Bunnings Snake Drain 2021 -

Back at the property, Margaret handed him a cup of tea and a look that said, I’ve seen things, Greg. “It gurgles now,” she said. “Like it’s laughing at me.”

He knelt before the sink cabinet, a flashlight clamped between his teeth. The pipe emerged from the wall like a dark, wet nostril. He fed the snake’s tip in—a blunt, serrated head designed to chew through the apocalypse. The first metre slid in easily. The second metre felt… organic.

Greg cranked the handle. The snake bucked, a live thing fighting back. He leaned his weight into it, sweat beading on his forehead. Grind. Twist. Shove. The steel groaned. The pipe made a sound like a dying cow. He gave one final, furious shove. bunnings snake drain

Greg grabbed his keys. He was a landlord, not a plumber, but times were tight. A plumber would cost $400 just to show up. A Bunnings snake? $89.

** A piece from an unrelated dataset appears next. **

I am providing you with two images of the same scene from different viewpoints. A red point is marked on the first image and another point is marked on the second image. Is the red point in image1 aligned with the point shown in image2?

The phone buzzed against Greg’s hip like an angry wasp. He wiped his greasy hands on his shorts and squinted at the screen. “Bunnings.” The automated message was crisp: Your special order, the 7.5-metre Heavy-Duty Drain Snake, is ready for collection. Back at the property, Margaret handed him a

The Bunnings car park was a gladiatorial arena of utes, trailers, and exhausted parents. He marched inside, past the sausage sizzle (onions on top, a good sign), and collected his prize. The box was heavy, promising a coiled beast of galvanised steel and grim determination.

Greg looked down. Floating in the muck on his lap was a rusted, skeletal potato peeler, a blackened hair tie, and something that may have once been a spoon. The pipe emerged from the wall like a dark, wet nostril

A geyser of black, chunky, unspeakable sludge exploded from the pipe. It hit Greg square in the chest, sprayed up his chin, and decorated the cabinet doors in Jackson Pollock patterns of pure nightmare. The smell— oh, the smell —was a biological weapon: rotting food, stagnant dishwater, and something ancient that had been quietly composing itself for years.